The request:
Can you write out the data below as a numbered list, one line per number, leaving out any blank lines?

Records provided:
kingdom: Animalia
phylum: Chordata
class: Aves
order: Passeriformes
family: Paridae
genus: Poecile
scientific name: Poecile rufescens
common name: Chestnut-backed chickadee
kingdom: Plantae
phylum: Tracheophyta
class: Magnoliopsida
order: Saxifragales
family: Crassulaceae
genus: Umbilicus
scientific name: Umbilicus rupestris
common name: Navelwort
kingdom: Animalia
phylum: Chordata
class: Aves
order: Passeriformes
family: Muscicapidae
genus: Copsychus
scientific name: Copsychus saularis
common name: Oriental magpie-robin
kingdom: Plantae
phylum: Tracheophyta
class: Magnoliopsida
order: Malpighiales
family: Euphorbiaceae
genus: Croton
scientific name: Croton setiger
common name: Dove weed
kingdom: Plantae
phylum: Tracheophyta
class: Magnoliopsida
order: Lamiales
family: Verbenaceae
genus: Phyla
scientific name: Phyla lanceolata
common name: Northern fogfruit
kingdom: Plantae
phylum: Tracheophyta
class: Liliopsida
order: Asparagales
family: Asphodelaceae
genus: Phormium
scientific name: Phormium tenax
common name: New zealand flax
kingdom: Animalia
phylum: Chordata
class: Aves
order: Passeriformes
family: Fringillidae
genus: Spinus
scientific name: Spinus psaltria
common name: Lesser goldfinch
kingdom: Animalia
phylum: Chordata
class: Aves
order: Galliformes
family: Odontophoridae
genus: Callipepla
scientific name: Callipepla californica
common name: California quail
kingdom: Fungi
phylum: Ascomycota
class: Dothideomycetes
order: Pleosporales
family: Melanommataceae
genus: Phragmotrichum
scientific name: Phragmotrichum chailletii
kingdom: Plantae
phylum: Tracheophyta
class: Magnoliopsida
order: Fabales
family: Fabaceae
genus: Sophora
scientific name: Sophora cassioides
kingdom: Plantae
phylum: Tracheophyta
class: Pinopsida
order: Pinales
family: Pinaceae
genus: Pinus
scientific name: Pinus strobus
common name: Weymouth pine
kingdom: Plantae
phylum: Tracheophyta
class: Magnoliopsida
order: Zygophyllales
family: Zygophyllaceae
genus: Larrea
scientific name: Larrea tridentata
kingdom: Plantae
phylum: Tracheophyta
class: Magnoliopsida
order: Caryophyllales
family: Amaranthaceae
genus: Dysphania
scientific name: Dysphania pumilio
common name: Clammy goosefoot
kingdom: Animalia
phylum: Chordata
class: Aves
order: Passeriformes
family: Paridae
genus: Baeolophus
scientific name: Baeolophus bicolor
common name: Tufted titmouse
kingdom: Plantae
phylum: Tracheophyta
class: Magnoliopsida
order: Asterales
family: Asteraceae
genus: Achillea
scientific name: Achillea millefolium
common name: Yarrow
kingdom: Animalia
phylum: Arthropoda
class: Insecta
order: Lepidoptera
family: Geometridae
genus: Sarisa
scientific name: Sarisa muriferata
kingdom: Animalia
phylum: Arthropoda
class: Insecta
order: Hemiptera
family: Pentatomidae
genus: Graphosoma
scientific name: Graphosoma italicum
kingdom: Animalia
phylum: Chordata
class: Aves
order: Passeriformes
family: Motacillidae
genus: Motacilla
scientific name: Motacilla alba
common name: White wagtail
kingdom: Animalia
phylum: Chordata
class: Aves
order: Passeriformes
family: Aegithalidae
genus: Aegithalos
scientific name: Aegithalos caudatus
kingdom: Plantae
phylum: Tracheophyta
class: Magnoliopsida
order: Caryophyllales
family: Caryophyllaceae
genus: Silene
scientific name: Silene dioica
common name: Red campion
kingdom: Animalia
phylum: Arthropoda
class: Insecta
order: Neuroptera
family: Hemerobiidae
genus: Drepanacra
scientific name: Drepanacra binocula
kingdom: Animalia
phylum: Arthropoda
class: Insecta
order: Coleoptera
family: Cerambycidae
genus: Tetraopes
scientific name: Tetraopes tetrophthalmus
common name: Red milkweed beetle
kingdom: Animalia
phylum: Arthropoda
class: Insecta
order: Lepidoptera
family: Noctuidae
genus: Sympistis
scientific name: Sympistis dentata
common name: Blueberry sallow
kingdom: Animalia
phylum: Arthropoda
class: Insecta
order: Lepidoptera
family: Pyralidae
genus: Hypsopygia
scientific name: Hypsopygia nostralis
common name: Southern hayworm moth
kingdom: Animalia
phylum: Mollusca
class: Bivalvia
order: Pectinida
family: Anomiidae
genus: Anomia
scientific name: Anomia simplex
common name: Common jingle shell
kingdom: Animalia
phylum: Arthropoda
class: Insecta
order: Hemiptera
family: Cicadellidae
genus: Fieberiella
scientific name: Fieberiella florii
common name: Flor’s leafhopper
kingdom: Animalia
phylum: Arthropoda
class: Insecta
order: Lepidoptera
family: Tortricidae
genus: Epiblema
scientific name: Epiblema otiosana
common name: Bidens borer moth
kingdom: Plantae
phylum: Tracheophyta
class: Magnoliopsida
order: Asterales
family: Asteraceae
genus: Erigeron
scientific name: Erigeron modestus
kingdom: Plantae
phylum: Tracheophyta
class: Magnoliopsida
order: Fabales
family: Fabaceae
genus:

Written response:
1. kingdom: Animalia
2. phylum: Chordata
3. class: Aves
4. order: Passeriformes
5. family: Paridae
6. genus: Poecile
7. scientific name: Poecile rufescens
8. common name: Chestnut-backed chickadee
9. kingdom: Plantae
10. phylum: Tracheophyta
11. class: Magnoliopsida
12. order: Saxifragales
13. family: Crassulaceae
14. genus: Umbilicus
15. scientific name: Umbilicus rupestris
16. common name: Navelwort
17. kingdom: Animalia
18. phylum: Chordata
19. class: Aves
20. order: Passeriformes
21. family: Muscicapidae
22. genus: Copsychus
23. scientific name: Copsychus saularis
24. common name: Oriental magpie-robin
25. kingdom: Plantae
26. phylum: Tracheophyta
27. class: Magnoliopsida
28. order: Malpighiales
29. family: Euphorbiaceae
30. genus: Croton
31. scientific name: Croton setiger
32. common name: Dove weed
33. kingdom: Plantae
34. phylum: Tracheophyta
35. class: Magnoliopsida
36. order: Lamiales
37. family: Verbenaceae
38. genus: Phyla
39. scientific name: Phyla lanceolata
40. common name: Northern fogfruit
41. kingdom: Plantae
42. phylum: Tracheophyta
43. class: Liliopsida
44. order: Asparagales
45. family: Asphodelaceae
46. genus: Phormium
47. scientific name: Phormium tenax
48. common name: New zealand flax
49. kingdom: Animalia
50. phylum: Chordata
51. class: Aves
52. order: Passeriformes
53. family: Fringillidae
54. genus: Spinus
55. scientific name: Spinus psaltria
56. common name: Lesser goldfinch
57. kingdom: Animalia
58. phylum: Chordata
59. class: Aves
60. order: Galliformes
61. family: Odontophoridae
62. genus: Callipepla
63. scientific name: Callipepla californica
64. common name: California quail
65. kingdom: Fungi
66. phylum: Ascomycota
67. class: Dothideomycetes
68. order: Pleosporales
69. family: Melanommataceae
70. genus: Phragmotrichum
71. scientific name: Phragmotrichum chailletii
72. kingdom: Plantae
73. phylum: Tracheophyta
74. class: Magnoliopsida
75. order: Fabales
76. family: Fabaceae
77. genus: Sophora
78. scientific name: Sophora cassioides
79. kingdom: Plantae
80. phylum: Tracheophyta
81. class: Pinopsida
82. order: Pinales
83. family: Pinaceae
84. genus: Pinus
85. scientific name: Pinus strobus
86. common name: Weymouth pine
87. kingdom: Plantae
88. phylum: Tracheophyta
89. class: Magnoliopsida
90. order: Zygophyllales
91. family: Zygophyllaceae
92. genus: Larrea
93. scientific name: Larrea tridentata
94. kingdom: Plantae
95. phylum: Tracheophyta
96. class: Magnoliopsida
97. order: Caryophyllales
98. family: Amaranthaceae
99. genus: Dysphania
100. scientific name: Dysphania pumilio
101. common name: Clammy goosefoot
102. kingdom: Animalia
103. phylum: Chordata
104. class: Aves
105. order: Passeriformes
106. family: Paridae
107. genus: Baeolophus
108. scientific name: Baeolophus bicolor
109. common name: Tufted titmouse
110. kingdom: Plantae
111. phylum: Tracheophyta
112. class: Magnoliopsida
113. order: Asterales
114. family: Asteraceae
115. genus: Achillea
116. scientific name: Achillea millefolium
117. common name: Yarrow
118. kingdom: Animalia
119. phylum: Arthropoda
120. class: Insecta
121. order: Lepidoptera
122. family: Geometridae
123. genus: Sarisa
124. scientific name: Sarisa muriferata
125. kingdom: Animalia
126. phylum: Arthropoda
127. class: Insecta
128. order: Hemiptera
129. family: Pentatomidae
130. genus: Graphosoma
131. scientific name: Graphosoma italicum
132. kingdom: Animalia
133. phylum: Chordata
134. class: Aves
135. order: Passeriformes
136. family: Motacillidae
137. genus: Motacilla
138. scientific name: Motacilla alba
139. common name: White wagtail
140. kingdom: Animalia
141. phylum: Chordata
142. class: Aves
143. order: Passeriformes
144. family: Aegithalidae
145. genus: Aegithalos
146. scientific name: Aegithalos caudatus
147. kingdom: Plantae
148. phylum: Tracheophyta
149. class: Magnoliopsida
150. order: Caryophyllales
151. family: Caryophyllaceae
152. genus: Silene
153. scientific name: Silene dioica
154. common name: Red campion
155. kingdom: Animalia
156. phylum: Arthropoda
157. class: Insecta
158. order: Neuroptera
159. family: Hemerobiidae
160. genus: Drepanacra
161. scientific name: Drepanacra binocula
162. kingdom: Animalia
163. phylum: Arthropoda
164. class: Insecta
165. order: Coleoptera
166. family: Cerambycidae
167. genus: Tetraopes
168. scientific name: Tetraopes tetrophthalmus
169. common name: Red milkweed beetle
170. kingdom: Animalia
171. phylum: Arthropoda
172. class: Insecta
173. order: Lepidoptera
174. family: Noctuidae
175. genus: Sympistis
176. scientific name: Sympistis dentata
177. common name: Blueberry sallow
178. kingdom: Animalia
179. phylum: Arthropoda
180. class: Insecta
181. order: Lepidoptera
182. family: Pyralidae
183. genus: Hypsopygia
184. scientific name: Hypsopygia nostralis
185. common name: Southern hayworm moth
186. kingdom: Animalia
187. phylum: Mollusca
188. class: Bivalvia
189. order: Pectinida
190. family: Anomiidae
191. genus: Anomia
192. scientific name: Anomia simplex
193. common name: Common jingle shell
194. kingdom: Animalia
195. phylum: Arthropoda
196. class: Insecta
197. order: Hemiptera
198. family: Cicadellidae
199. genus: Fieberiella
200. scientific name: Fieberiella florii
201. common name: Flor’s leafhopper
202. kingdom: Animalia
203. phylum: Arthropoda
204. class: Insecta
205. order: Lepidoptera
206. family: Tortricidae
207. genus: Epiblema
208. scientific name: Epiblema otiosana
209. common name: Bidens borer moth
210. kingdom: Plantae
211. phylum: Tracheophyta
212. class: Magnoliopsida
213. order: Asterales
214. family: Asteraceae
215. genus: Erigeron
216. scientific name: Erigeron modestus
217. kingdom: Plantae
218. phylum: Tracheophyta
219. class: Magnoliopsida
220. order: Fabales
221. family: Fabaceae
222. genus:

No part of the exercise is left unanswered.